Supplied entries START

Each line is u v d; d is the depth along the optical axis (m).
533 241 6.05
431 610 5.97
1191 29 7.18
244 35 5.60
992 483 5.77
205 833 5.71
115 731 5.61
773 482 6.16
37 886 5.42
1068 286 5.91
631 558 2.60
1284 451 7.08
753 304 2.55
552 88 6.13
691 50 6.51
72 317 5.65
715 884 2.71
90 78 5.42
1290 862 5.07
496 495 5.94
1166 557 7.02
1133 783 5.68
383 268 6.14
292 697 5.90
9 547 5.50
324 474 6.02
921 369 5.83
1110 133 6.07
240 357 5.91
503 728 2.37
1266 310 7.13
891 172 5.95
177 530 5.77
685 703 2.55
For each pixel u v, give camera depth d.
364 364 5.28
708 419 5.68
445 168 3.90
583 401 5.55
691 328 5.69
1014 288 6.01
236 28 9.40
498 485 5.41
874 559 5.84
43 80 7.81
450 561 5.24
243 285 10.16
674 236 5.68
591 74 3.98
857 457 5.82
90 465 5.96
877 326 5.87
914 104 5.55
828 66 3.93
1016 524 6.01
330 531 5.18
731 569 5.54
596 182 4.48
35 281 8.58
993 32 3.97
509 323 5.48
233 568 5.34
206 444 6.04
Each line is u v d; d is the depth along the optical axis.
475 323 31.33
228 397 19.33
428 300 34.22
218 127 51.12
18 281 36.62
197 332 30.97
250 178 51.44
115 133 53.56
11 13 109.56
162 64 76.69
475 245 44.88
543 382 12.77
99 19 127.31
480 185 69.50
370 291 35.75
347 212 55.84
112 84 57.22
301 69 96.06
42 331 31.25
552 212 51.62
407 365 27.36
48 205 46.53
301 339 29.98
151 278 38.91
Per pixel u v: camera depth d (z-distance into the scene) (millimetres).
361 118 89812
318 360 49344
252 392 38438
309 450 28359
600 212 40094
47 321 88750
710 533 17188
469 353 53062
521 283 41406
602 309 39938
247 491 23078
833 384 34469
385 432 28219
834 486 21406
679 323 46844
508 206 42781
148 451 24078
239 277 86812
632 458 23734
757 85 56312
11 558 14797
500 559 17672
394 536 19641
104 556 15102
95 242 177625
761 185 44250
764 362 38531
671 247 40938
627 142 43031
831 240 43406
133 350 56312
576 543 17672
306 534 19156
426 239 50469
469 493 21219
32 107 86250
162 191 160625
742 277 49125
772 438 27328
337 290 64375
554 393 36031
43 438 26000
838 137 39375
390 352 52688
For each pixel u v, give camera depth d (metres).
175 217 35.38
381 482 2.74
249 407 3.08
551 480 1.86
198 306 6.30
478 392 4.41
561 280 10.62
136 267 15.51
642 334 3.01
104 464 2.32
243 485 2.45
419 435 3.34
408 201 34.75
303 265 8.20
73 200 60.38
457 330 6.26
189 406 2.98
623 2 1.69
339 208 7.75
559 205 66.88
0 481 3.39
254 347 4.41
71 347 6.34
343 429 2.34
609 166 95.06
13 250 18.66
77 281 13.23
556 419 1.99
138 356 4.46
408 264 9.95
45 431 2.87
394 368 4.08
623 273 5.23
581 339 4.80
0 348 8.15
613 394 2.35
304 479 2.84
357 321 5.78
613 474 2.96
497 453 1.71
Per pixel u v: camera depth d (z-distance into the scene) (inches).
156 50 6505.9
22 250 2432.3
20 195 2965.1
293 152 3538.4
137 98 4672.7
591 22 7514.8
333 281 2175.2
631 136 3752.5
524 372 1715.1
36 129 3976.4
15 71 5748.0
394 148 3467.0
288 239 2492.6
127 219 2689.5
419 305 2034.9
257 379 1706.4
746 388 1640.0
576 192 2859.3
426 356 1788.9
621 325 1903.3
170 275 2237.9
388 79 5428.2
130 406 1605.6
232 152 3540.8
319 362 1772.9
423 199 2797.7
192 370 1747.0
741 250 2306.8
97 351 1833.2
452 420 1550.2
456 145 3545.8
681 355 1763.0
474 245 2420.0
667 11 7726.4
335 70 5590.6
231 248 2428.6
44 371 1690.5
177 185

Supplied entries END

= Task details =
Each line of the data that contains "optical" belongs in the answer.

= Solution below =
Each line is u v d; d is the depth along the optical axis (m).
Each line is u v d; d is the depth along the optical axis.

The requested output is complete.